All Products
Search
Document Center

E-MapReduce:Hive connector

Last Updated:May 09, 2023

You can use a Hive connector to query and analyze data in a Hive data warehouse.

Background information

A Hive data warehouse system consists of the following parts:

  • Data files in various formats. In most cases, the data files are stored in Hadoop Distributed File System (HDFS) or an object storage system, such as Alibaba Cloud Object Storage Service (OSS).

  • Metadata about how the data files are mapped to schemas and tables. The metadata is stored in a database such as a MySQL database. You can access the metadata by using a Hive metastore.

  • A query language called HiveQL. This query language is executed on a distributed computing framework, such as MapReduce or Tez.

Prerequisites

A data lake cluster or Hadoop cluster is created, and the Presto service is selected. For more information, see Create a cluster.

Limits

  • To configure a Hive connector, you must first configure a Hive metastore.

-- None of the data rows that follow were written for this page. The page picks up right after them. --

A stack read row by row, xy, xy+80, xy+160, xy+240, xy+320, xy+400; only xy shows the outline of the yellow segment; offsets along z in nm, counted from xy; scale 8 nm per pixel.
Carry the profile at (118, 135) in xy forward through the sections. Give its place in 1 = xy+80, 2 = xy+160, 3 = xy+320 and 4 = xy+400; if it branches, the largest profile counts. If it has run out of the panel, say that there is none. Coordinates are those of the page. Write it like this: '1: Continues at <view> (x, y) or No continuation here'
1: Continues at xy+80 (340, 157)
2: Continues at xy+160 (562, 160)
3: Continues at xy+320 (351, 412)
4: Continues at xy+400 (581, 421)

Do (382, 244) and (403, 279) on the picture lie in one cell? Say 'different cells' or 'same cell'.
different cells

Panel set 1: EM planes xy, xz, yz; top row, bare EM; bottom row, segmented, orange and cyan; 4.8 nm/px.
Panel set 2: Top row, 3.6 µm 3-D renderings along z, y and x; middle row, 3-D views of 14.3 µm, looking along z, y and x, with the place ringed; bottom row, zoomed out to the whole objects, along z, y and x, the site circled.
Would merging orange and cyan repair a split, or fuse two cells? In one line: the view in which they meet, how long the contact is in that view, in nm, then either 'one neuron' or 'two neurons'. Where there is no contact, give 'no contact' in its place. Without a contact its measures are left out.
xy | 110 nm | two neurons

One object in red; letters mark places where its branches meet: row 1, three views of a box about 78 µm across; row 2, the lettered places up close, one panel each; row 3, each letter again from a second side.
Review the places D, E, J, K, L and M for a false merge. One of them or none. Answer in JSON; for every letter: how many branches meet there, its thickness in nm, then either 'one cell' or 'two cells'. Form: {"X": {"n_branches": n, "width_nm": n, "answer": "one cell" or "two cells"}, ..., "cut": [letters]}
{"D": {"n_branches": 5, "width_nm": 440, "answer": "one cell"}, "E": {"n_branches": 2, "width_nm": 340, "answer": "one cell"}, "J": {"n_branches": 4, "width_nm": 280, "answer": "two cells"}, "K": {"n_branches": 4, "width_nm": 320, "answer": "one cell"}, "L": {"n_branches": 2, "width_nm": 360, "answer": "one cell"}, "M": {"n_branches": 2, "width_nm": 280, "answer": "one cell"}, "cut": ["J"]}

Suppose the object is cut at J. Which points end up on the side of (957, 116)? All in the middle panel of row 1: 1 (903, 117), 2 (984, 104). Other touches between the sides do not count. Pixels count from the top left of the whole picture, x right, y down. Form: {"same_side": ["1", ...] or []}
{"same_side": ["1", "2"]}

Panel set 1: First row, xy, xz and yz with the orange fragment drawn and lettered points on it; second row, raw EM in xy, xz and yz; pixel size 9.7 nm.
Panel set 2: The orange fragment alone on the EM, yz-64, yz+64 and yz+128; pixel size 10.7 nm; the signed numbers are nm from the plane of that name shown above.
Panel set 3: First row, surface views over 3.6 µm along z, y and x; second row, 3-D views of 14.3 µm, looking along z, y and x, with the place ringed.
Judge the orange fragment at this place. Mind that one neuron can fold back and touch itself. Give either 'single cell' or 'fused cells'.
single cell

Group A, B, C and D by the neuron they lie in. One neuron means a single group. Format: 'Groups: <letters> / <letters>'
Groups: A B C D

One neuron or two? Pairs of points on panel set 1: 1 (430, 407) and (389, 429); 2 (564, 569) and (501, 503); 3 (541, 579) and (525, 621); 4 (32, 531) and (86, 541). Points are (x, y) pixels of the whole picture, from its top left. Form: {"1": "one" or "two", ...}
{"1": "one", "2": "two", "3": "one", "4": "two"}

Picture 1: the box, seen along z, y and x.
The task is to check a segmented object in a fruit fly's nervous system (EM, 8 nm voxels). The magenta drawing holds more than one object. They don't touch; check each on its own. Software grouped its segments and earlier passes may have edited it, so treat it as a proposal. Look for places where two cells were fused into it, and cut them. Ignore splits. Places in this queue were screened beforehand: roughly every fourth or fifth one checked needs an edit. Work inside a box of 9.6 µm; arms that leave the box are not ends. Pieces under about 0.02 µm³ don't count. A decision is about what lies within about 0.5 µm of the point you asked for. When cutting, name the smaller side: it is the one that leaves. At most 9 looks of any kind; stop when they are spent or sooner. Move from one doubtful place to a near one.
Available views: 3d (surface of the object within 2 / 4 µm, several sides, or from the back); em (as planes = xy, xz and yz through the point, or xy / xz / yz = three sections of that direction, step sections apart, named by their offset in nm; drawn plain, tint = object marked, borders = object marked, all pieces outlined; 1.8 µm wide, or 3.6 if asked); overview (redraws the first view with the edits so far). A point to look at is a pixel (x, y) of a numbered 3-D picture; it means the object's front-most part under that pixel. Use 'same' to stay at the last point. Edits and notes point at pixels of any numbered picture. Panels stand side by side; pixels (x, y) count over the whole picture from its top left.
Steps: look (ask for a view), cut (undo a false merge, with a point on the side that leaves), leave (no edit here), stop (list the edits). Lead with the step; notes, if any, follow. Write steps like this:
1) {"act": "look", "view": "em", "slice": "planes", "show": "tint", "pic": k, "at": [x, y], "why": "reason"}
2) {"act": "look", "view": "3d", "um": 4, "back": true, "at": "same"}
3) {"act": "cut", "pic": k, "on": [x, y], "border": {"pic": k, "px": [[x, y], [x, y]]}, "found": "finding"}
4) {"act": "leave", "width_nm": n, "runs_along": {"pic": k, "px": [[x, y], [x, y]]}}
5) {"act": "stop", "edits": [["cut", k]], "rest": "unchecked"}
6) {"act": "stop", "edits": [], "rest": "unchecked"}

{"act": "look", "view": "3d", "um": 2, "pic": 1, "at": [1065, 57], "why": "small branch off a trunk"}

  • Hive connectors support a variety of distributed storage systems, such as HDFS, Alibaba Cloud OSS, and OSS compatible systems. You can use a Hive connector to query data from the distributed storage systems. Make sure that the coordinator node and all the worker nodes of Presto can access the Hive metastore that you configured and the distributed storage system whose data you want to query. By default, you can use the Thrift protocol to access the Hive metastore over port 9083.

Modify the configurations of a Hive connector

This section describes how to modify the configurations of a Hive connector. For more information, see Configure connectors.

Default configurations of a Hive connector

Go to the Presto service page in the EMR console, click the Configure tab, and then click the hive.properties tab. The parameters described in the following table are displayed. Modify these parameters based on your business requirements.

Parameter

Description

hive.recursive-directories

Specifies whether data can be read from the subdirectories for a table or a partition. This parameter is similar to the hive.mapred.supports.subdirectories property of Hive.

hive.metastore.uri

The uniform resource identifier (URI) that is used to access the Hive metastore based on the Thrift protocol.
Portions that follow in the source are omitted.